**ACTION ITEM**
Quote the news report on the destruction of ancient sites in Iraq word for word, from "It is believed" up to and including "artefacts in Mosul.".

**SOURCE DOCUMENT**
Middle East

IS are 'demolishing' ancient sites in Iraq

It is believed that Islamic State militants have destroyed ruins at the ancient sites of Nimrud and Hatra in Iraq. They have also destroyed museum artefacts in Mosul.

Many people who have visited these areas in the past, have been in touch with BBC News to share their pictures and memories of these two archaeological sites.

Image copyright Suzanne Bott
Image caption Dr Suzanne Bott lived in Mosul between 2008-2010 as a US State Department Reconstruction and Cultural Heritage Advisor. She says, 'I feel the greatest grief for future generations who will not be able to see these magnificent sites and will not be able to study and learn so much more about the ancient civilizations that we have been able to do'.
Image copyright Ken Gibbs
Image caption Helen Ayash Hill who lived in Iraq from 1968 to 1999 and visited Nievah, Nimrud, Babylon and Hatra said: 'It grieves me to hear the news about all this mindless destruction'.

(Stored data entries)
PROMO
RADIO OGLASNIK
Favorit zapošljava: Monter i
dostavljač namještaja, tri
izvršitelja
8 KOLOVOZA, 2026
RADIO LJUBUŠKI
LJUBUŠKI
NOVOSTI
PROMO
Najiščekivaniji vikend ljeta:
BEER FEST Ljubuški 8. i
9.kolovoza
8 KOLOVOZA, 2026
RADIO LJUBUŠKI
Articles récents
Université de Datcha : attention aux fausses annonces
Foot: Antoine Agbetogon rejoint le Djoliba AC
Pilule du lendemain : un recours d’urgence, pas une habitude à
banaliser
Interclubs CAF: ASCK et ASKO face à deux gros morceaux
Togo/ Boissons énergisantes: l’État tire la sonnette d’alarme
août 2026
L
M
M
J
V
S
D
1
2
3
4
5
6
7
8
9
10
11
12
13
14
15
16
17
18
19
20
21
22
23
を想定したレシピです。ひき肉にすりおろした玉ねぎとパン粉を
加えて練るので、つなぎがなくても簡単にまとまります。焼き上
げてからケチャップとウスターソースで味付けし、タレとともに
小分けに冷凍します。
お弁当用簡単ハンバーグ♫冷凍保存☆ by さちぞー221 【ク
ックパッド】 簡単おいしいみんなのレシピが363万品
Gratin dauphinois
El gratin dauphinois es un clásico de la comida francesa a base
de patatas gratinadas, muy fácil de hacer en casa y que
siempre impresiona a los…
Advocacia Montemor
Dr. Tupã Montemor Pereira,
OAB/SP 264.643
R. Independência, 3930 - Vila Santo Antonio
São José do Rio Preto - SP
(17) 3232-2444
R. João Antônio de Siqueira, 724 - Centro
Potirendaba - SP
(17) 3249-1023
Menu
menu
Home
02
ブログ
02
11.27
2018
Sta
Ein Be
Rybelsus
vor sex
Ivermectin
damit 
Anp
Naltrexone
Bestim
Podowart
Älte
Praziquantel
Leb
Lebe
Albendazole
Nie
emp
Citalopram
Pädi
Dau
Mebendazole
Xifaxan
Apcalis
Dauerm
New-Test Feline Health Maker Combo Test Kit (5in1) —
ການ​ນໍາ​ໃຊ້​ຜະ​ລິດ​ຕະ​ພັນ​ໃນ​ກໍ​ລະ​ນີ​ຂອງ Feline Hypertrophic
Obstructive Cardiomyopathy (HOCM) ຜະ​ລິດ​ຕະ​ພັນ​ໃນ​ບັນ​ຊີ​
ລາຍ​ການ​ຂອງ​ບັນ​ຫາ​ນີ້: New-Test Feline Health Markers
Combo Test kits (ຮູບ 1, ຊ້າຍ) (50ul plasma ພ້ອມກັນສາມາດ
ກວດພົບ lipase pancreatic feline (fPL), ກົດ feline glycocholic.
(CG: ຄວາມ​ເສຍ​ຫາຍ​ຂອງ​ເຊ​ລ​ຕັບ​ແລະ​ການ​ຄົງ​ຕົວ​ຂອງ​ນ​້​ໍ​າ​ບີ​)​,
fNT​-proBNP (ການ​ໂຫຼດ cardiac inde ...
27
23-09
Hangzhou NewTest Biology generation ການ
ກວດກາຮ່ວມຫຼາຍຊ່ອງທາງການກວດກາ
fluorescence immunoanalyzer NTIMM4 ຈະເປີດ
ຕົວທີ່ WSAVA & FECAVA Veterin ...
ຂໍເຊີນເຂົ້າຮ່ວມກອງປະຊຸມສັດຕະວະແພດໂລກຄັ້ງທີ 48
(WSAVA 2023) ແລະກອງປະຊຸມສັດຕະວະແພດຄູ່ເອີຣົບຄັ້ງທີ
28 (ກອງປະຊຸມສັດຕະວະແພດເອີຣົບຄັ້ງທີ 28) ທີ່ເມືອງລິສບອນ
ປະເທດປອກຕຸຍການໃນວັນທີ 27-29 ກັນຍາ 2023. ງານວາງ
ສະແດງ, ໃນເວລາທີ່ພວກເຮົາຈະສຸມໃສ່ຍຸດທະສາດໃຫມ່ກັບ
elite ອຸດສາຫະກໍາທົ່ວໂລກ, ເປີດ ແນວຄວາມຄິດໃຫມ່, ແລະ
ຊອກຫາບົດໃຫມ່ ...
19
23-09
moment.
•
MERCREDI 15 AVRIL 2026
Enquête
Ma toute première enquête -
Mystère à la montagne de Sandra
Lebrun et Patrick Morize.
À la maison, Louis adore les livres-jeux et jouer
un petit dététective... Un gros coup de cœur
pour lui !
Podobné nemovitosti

**TASK OUTPUT**
It is believed that Islamic State militants have destroyed ruins at the ancient sites of Nimrud and Hatra in Iraq. They have also destroyed museum artefacts in Mosul.